PASSAGE SHOWN
+ + + +

Park Myung-Suk (also Park Myeong-Seok; 박명석; born January 9, 1970) is a South Korean former Olympic wrestler.

Wrestling career
His sports club is Ma San City Hall.

Park won the gold medals at the 1989 Asian Wrestling Championships: 74.0 kg Greco-Roman, the 1992 and 1993 Asian Championships: 82.0 kg Greco-Roman, and the 1997 and 1998 Asian Championships: 85.0 kg Greco-Roman.

He competed for South Korea at the 1992 Summer Olympics in Barcelona, at the age of 22, in Wrestling--Men's Middleweight (82 kg), Greco-Roman. He lost to Thomas Zander of Germany in the first round, beat Jean-Pierre Wafflard of Belgium in the second round, and was defeated by Magnus Fredriksson of Sweden in the third round.

Park also competed for South Korea at the 1996 Summer Olympics in Atlanta at the age of 26 in Wrestling--Men's Middleweight (82 kg), Greco-Roman, and came in 14th.

+ + + +

(Dataset entries)
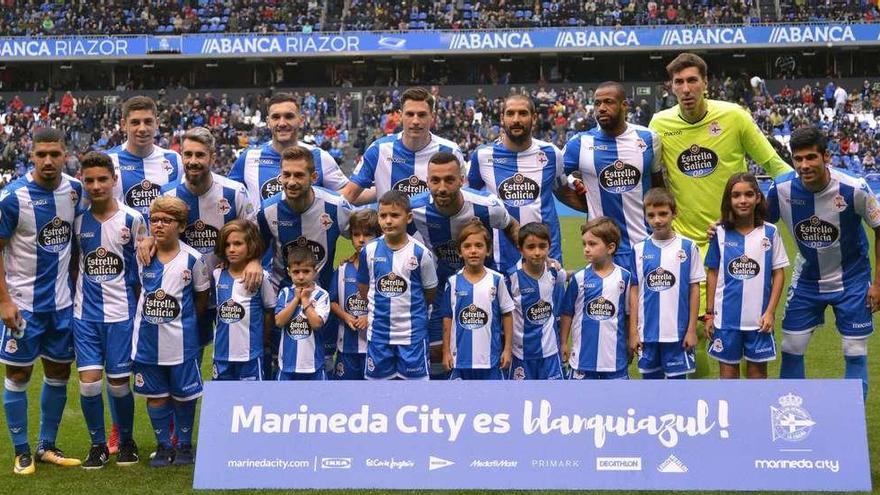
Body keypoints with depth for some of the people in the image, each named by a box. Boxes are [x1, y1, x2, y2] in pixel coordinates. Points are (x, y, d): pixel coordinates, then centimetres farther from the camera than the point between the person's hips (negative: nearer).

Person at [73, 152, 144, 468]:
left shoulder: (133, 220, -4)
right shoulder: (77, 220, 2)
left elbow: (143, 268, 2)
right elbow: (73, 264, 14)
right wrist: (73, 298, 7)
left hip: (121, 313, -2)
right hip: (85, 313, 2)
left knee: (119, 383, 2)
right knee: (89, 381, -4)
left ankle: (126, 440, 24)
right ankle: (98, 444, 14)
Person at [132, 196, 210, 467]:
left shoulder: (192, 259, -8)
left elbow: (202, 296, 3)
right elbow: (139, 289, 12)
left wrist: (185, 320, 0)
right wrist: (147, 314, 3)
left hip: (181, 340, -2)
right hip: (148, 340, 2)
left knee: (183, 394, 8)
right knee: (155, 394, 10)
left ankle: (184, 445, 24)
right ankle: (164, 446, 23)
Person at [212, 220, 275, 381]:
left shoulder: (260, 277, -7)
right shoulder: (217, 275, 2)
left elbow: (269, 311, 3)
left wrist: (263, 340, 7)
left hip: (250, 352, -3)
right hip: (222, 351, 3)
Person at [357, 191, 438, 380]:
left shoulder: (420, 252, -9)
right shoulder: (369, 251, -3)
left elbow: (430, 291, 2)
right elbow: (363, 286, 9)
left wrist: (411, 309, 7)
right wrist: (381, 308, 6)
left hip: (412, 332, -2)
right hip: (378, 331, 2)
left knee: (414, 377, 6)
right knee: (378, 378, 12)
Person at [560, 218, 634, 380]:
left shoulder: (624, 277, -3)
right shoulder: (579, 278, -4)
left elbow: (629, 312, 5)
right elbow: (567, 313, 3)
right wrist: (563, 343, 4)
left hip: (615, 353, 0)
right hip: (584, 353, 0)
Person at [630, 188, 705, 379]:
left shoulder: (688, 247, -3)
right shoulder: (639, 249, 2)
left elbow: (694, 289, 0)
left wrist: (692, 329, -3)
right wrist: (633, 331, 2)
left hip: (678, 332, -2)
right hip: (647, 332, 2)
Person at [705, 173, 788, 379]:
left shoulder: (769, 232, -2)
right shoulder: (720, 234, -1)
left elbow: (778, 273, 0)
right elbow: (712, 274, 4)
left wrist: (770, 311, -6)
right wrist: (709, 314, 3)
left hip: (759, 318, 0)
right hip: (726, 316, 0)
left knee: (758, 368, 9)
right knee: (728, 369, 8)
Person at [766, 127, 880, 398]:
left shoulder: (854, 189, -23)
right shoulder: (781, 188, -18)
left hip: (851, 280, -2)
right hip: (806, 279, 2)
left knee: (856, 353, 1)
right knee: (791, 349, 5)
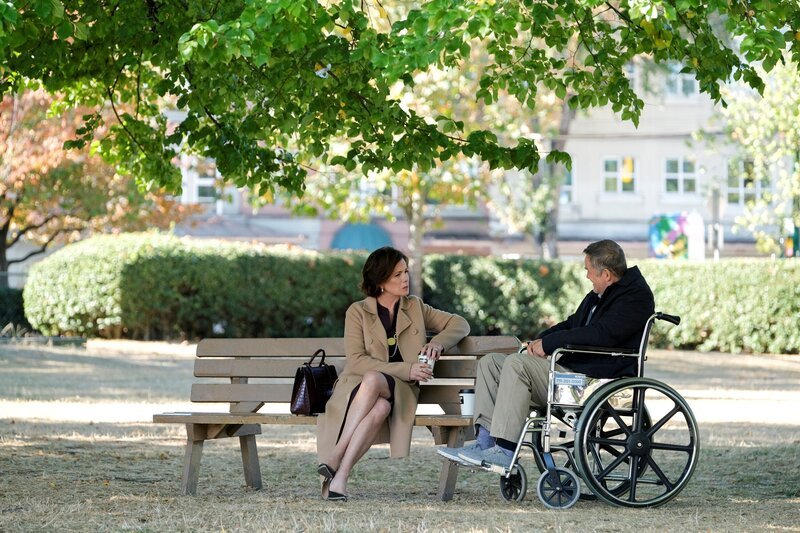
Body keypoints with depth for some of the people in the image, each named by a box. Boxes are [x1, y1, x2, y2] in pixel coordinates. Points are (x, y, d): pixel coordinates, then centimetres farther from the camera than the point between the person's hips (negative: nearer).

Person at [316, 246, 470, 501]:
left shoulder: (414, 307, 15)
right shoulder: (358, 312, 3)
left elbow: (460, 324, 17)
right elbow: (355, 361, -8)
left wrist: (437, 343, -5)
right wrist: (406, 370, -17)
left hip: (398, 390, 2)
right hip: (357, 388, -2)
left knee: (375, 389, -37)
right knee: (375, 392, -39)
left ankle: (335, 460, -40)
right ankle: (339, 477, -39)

+ + + +

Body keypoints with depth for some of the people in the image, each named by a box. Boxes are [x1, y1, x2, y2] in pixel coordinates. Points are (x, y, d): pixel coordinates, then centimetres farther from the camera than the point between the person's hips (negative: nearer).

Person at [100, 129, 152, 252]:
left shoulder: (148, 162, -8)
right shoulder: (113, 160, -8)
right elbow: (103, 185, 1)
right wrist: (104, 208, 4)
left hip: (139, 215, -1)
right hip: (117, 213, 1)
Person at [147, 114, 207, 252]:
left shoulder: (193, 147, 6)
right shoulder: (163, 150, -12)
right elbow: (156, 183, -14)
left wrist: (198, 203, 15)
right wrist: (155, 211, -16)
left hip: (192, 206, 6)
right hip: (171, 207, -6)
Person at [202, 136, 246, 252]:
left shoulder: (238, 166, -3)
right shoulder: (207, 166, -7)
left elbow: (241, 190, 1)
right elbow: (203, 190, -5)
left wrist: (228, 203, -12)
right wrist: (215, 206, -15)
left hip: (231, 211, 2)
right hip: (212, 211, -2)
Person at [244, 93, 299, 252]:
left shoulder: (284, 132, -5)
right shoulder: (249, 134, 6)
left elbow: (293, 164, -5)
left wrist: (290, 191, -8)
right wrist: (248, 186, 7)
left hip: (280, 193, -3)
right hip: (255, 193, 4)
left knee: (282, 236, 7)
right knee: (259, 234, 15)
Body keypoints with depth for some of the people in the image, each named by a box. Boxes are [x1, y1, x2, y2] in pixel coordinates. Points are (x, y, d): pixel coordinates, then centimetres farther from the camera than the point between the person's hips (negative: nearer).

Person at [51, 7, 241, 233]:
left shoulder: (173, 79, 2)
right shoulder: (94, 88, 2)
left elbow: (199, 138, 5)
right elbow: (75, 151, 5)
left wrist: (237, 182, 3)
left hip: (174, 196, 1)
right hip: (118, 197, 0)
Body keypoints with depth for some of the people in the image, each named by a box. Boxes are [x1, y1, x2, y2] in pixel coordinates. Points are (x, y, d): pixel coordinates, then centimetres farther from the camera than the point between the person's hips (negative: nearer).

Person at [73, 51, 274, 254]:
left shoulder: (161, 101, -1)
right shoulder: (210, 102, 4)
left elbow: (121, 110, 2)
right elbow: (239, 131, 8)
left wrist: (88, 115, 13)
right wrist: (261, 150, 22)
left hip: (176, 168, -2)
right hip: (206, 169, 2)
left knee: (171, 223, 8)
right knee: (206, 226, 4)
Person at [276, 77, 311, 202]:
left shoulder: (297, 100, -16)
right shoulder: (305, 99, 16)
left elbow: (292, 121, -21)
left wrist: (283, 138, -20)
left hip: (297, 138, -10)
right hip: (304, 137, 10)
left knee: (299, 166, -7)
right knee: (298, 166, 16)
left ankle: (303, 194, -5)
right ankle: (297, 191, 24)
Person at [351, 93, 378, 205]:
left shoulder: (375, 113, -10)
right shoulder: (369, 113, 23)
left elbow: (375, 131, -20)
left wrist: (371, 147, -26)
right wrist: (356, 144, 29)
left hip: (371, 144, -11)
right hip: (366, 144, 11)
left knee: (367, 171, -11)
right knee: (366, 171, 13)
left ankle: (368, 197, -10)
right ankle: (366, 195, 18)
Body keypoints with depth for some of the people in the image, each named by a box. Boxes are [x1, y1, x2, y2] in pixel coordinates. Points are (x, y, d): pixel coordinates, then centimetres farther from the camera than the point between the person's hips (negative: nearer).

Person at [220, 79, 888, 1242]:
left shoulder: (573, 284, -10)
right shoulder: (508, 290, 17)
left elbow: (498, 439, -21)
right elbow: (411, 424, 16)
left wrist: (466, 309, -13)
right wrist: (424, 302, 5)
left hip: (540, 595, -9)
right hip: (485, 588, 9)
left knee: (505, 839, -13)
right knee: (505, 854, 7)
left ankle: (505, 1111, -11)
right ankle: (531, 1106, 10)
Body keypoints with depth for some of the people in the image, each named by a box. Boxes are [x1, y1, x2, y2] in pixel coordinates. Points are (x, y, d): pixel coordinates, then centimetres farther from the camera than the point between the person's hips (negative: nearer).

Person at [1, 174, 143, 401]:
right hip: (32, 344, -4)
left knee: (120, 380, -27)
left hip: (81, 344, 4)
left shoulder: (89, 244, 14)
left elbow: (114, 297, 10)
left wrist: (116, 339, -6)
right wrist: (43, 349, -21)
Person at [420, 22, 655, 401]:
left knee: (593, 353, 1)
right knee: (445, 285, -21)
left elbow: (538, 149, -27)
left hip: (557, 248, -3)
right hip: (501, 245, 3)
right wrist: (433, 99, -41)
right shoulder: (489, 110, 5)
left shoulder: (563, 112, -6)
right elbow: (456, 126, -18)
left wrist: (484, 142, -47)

+ + + +

EXERCISE TASKS
1) In the wrestler biography, who defeated Park in the third round at the 1992 Summer Olympics?
2) Reproduce the lines of the dataset entries from the line with "right elbow: (203, 190, -5)" to the line with "right knee: (259, 234, 15)".

TASK RESPONSES
1) Magnus Fredriksson of Sweden.

2)
right elbow: (203, 190, -5)
left wrist: (228, 203, -12)
right wrist: (215, 206, -15)
left hip: (231, 211, 2)
right hip: (212, 211, -2)
Person at [244, 93, 299, 252]:
left shoulder: (284, 132, -5)
right shoulder: (249, 134, 6)
left elbow: (293, 164, -5)
left wrist: (290, 191, -8)
right wrist: (248, 186, 7)
left hip: (280, 193, -3)
right hip: (255, 193, 4)
left knee: (282, 236, 7)
right knee: (259, 234, 15)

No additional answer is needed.